Dataset entries:
* * * * * * *

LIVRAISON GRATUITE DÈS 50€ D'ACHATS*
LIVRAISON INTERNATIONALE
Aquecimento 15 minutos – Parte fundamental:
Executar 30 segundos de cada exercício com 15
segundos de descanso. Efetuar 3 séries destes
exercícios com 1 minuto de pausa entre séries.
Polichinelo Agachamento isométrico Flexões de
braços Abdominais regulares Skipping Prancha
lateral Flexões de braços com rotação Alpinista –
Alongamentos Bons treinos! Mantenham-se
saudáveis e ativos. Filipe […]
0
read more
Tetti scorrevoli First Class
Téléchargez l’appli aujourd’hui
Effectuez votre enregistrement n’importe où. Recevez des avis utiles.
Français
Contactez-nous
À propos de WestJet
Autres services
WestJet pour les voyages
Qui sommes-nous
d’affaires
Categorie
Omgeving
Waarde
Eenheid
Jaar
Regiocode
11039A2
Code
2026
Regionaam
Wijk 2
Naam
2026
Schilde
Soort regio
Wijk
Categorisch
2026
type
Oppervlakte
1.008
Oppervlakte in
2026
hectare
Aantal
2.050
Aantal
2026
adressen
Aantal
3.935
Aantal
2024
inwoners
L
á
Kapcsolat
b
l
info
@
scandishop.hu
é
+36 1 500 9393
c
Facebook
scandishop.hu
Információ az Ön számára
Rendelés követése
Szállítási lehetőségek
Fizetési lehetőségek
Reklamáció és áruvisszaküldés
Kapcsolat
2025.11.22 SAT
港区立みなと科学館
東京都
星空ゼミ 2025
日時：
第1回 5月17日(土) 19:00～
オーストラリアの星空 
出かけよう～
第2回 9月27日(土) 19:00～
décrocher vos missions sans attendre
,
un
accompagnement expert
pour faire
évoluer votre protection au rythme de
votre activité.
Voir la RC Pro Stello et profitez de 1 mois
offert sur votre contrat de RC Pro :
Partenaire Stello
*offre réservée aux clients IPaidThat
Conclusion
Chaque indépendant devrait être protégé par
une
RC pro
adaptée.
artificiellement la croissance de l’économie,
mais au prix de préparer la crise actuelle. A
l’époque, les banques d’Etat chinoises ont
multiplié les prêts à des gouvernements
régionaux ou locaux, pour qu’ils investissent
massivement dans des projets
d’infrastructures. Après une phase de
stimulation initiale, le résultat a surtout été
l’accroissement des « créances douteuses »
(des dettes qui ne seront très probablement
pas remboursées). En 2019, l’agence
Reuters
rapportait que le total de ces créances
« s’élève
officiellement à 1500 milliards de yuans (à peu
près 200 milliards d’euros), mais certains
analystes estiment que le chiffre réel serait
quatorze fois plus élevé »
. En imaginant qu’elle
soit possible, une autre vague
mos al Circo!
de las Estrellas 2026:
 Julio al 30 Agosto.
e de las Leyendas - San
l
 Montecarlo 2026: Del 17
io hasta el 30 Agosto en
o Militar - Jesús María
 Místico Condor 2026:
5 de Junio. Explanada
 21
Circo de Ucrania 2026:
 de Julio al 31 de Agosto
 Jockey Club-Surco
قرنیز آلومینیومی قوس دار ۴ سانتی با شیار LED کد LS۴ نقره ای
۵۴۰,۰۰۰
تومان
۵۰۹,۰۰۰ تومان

* * * * * * *

Directive: Repeat the entries shown above, every one, word for word.

Problem solution:
LIVRAISON GRATUITE DÈS 50€ D'ACHATS*
LIVRAISON INTERNATIONALE
Aquecimento 15 minutos – Parte fundamental:
Executar 30 segundos de cada exercício com 15
segundos de descanso. Efetuar 3 séries destes
exercícios com 1 minuto de pausa entre séries.
Polichinelo Agachamento isométrico Flexões de
braços Abdominais regulares Skipping Prancha
lateral Flexões de braços com rotação Alpinista –
Alongamentos Bons treinos! Mantenham-se
saudáveis e ativos. Filipe […]
0
read more
Tetti scorrevoli First Class
Téléchargez l’appli aujourd’hui
Effectuez votre enregistrement n’importe où. Recevez des avis utiles.
Français
Contactez-nous
À propos de WestJet
Autres services
WestJet pour les voyages
Qui sommes-nous
d’affaires
Categorie
Omgeving
Waarde
Eenheid
Jaar
Regiocode
11039A2
Code
2026
Regionaam
Wijk 2
Naam
2026
Schilde
Soort regio
Wijk
Categorisch
2026
type
Oppervlakte
1.008
Oppervlakte in
2026
hectare
Aantal
2.050
Aantal
2026
adressen
Aantal
3.935
Aantal
2024
inwoners
L
á
Kapcsolat
b
l
info
@
scandishop.hu
é
+36 1 500 9393
c
Facebook
scandishop.hu
Információ az Ön számára
Rendelés követése
Szállítási lehetőségek
Fizetési lehetőségek
Reklamáció és áruvisszaküldés
Kapcsolat
2025.11.22 SAT
港区立みなと科学館
東京都
星空ゼミ 2025
日時：
第1回 5月17日(土) 19:00～
オーストラリアの星空 
出かけよう～
第2回 9月27日(土) 19:00～
décrocher vos missions sans attendre
,
un
accompagnement expert
pour faire
évoluer votre protection au rythme de
votre activité.
Voir la RC Pro Stello et profitez de 1 mois
offert sur votre contrat de RC Pro :
Partenaire Stello
*offre réservée aux clients IPaidThat
Conclusion
Chaque indépendant devrait être protégé par
une
RC pro
adaptée.
artificiellement la croissance de l’économie,
mais au prix de préparer la crise actuelle. A
l’époque, les banques d’Etat chinoises ont
multiplié les prêts à des gouvernements
régionaux ou locaux, pour qu’ils investissent
massivement dans des projets
d’infrastructures. Après une phase de
stimulation initiale, le résultat a surtout été
l’accroissement des « créances douteuses »
(des dettes qui ne seront très probablement
pas remboursées). En 2019, l’agence
Reuters
rapportait que le total de ces créances
« s’élève
officiellement à 1500 milliards de yuans (à peu
près 200 milliards d’euros), mais certains
analystes estiment que le chiffre réel serait
quatorze fois plus élevé »
. En imaginant qu’elle
soit possible, une autre vague
mos al Circo!
de las Estrellas 2026:
 Julio al 30 Agosto.
e de las Leyendas - San
l
 Montecarlo 2026: Del 17
io hasta el 30 Agosto en
o Militar - Jesús María
 Místico Condor 2026:
5 de Junio. Explanada
 21
Circo de Ucrania 2026:
 de Julio al 31 de Agosto
 Jockey Club-Surco
قرنیز آلومینیومی قوس دار ۴ سانتی با شیار LED کد LS۴ نقره ای
۵۴۰,۰۰۰
تومان
۵۰۹,۰۰۰ تومان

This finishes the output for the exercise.